Les nouveaux plafonds et seuils
Depuis le début de l'année 2025, le montant maximal pouvant être prélevé sur le compte du défunt pour couvrir les frais d'obsèques a été rehaussé à 5 910 €, contre 5 000 € auparavant. Si le solde est insuffisant, il incombe aux héritiers de régler la différence, avec la possibilité de déduire ces frais de la succession dans la limite de 1 500 €.
Par ailleurs, les héritiers ne sont désormais tenus de rembourser l'Aspa que si la part du patrimoine du défunt dépasse 107 616,60 €, une augmentation par rapport aux 105 300 € précédents. Dans les départements d'outre-mer, ce seuil est exceptionnellement prévu à 150 000 € jusqu'au 31 décembre 2029.
État des lieux des droits de succession
Malgré ces adaptations, les règles en vigueur demeurent largement inchangées, signale La Voix du Nord. Les barèmes des droits de succession continuent de varier de 5 % (jusqu'à 8 072 €) à 45 % (au-delà de 1 805 677 €), en fonction de la somme héritée et du lien familial entre le défunt et l’héritier. Par ailleurs, des abattements sont disponibles pour certaines situations, telles que les mutilés de guerre ou les donations à des proches de moins de 70 ans.

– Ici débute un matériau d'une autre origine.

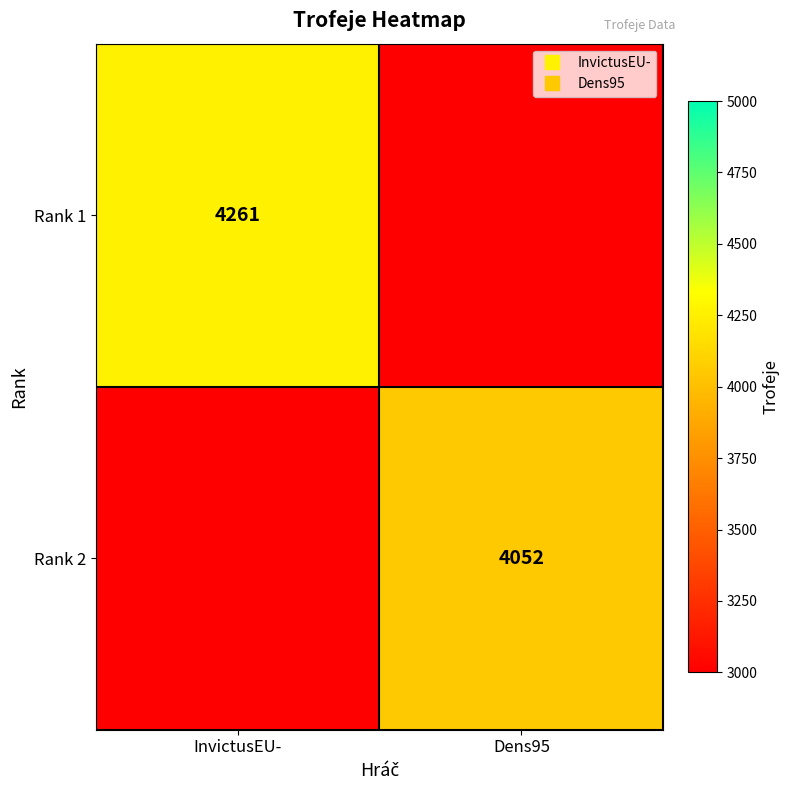

Count the Rank 1 values in the range 0 to 4261.

2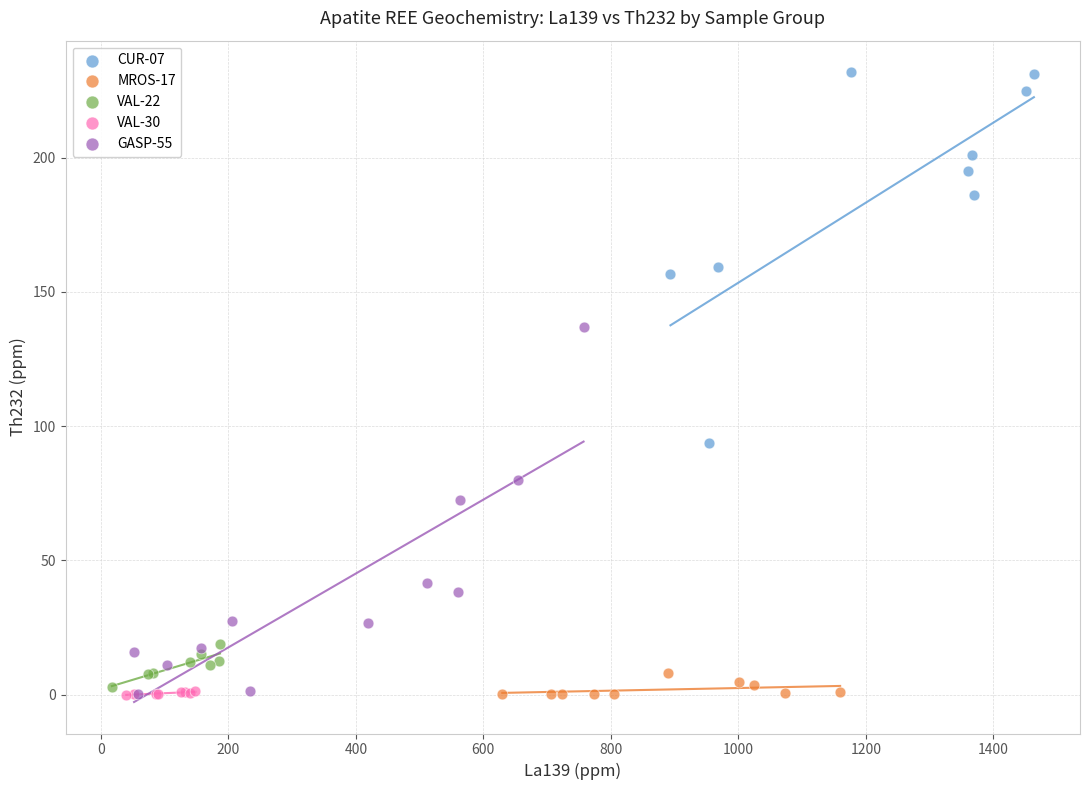

Which series reaches the maximum Y coordinate?

CUR-07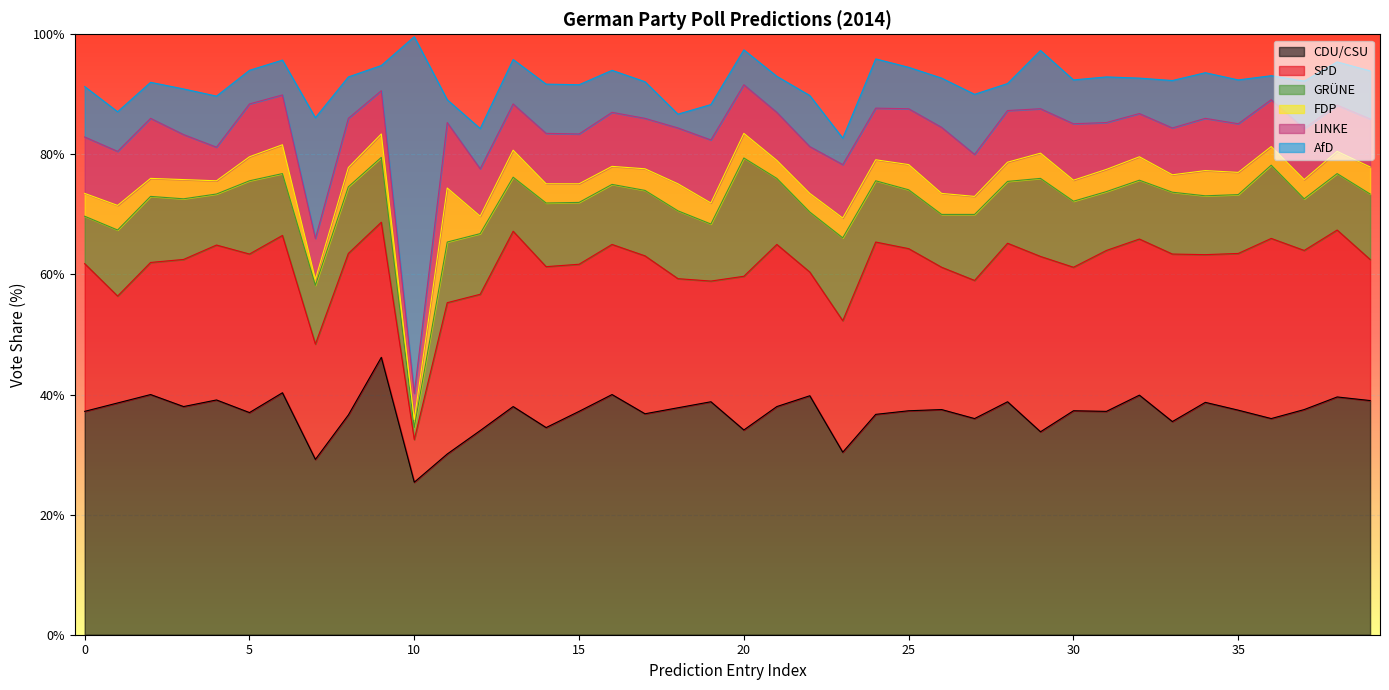

Read the GRÜNE value at 25.

9.8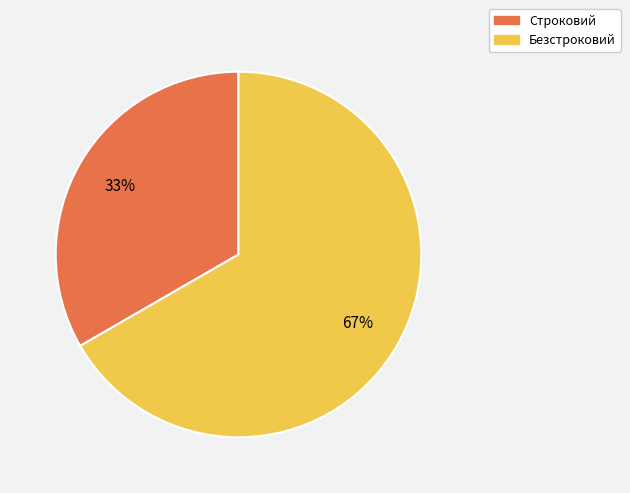

How many slices are in this pie chart?

2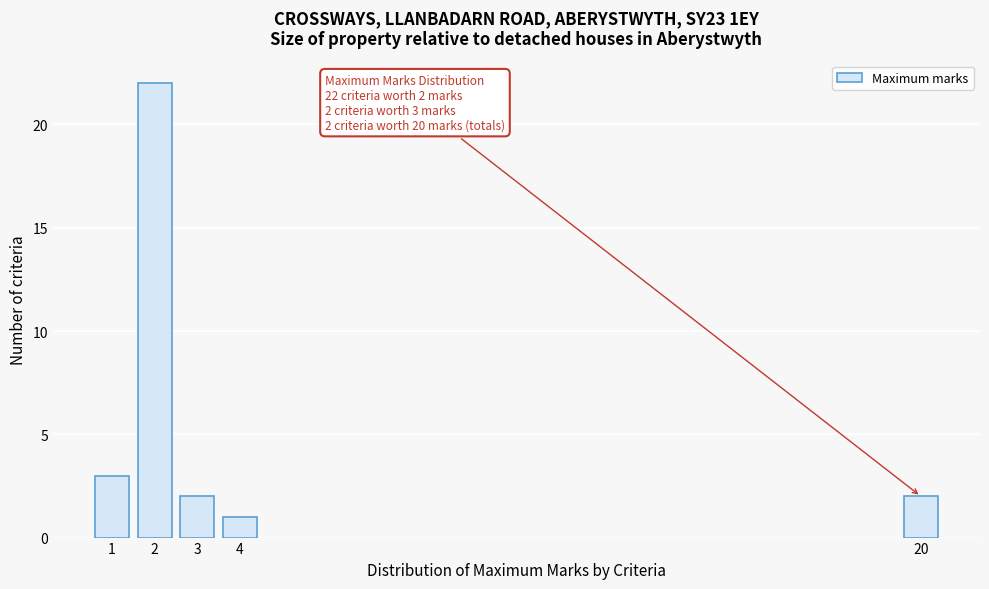

Reading right to left, transcribe all the data shown in this chart.

20=2	4=1	3=2	2=22	1=3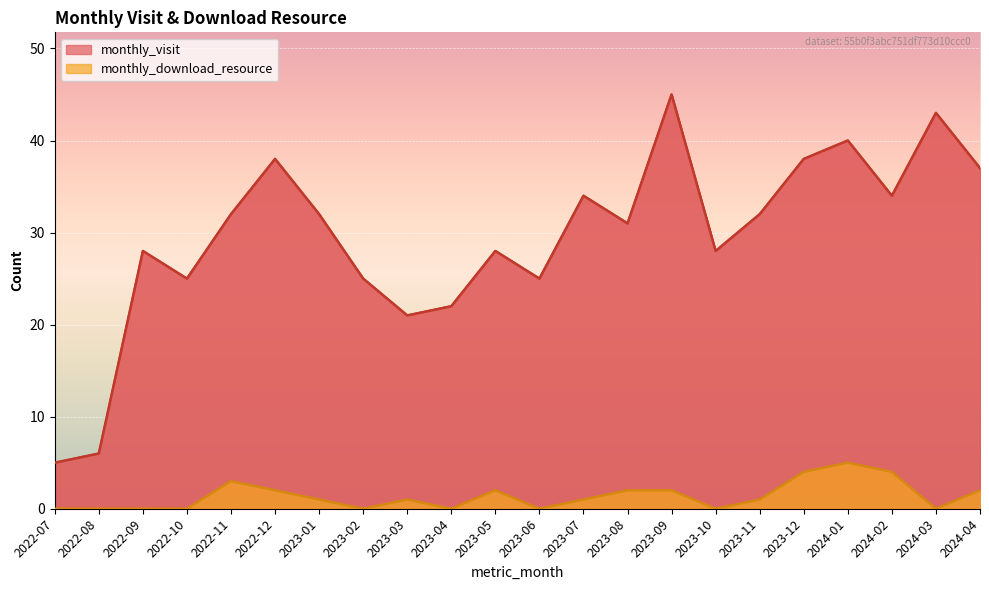

At 2022-12, list the series in order from smallest to largest.

monthly_download_resource, monthly_visit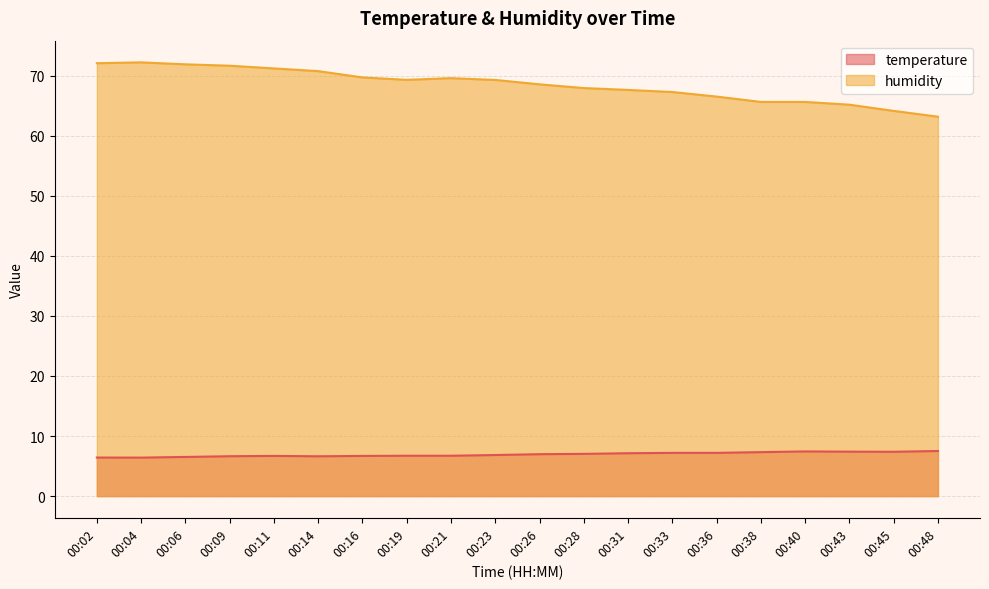

Is it true that humidity equals 69.6 at 00:21?

True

Avenir des transmissions de patrimoine
Enfin, un précédent projet de loi de finances pour 2025 avait été présenté avant d'être censuré, comportant deux amendements visant à alléger la fiscalité des transmissions de patrimoine. L'un d'eux portait sur l'abattement entre proches, et l'autre sur les régimes d'assurance-vie.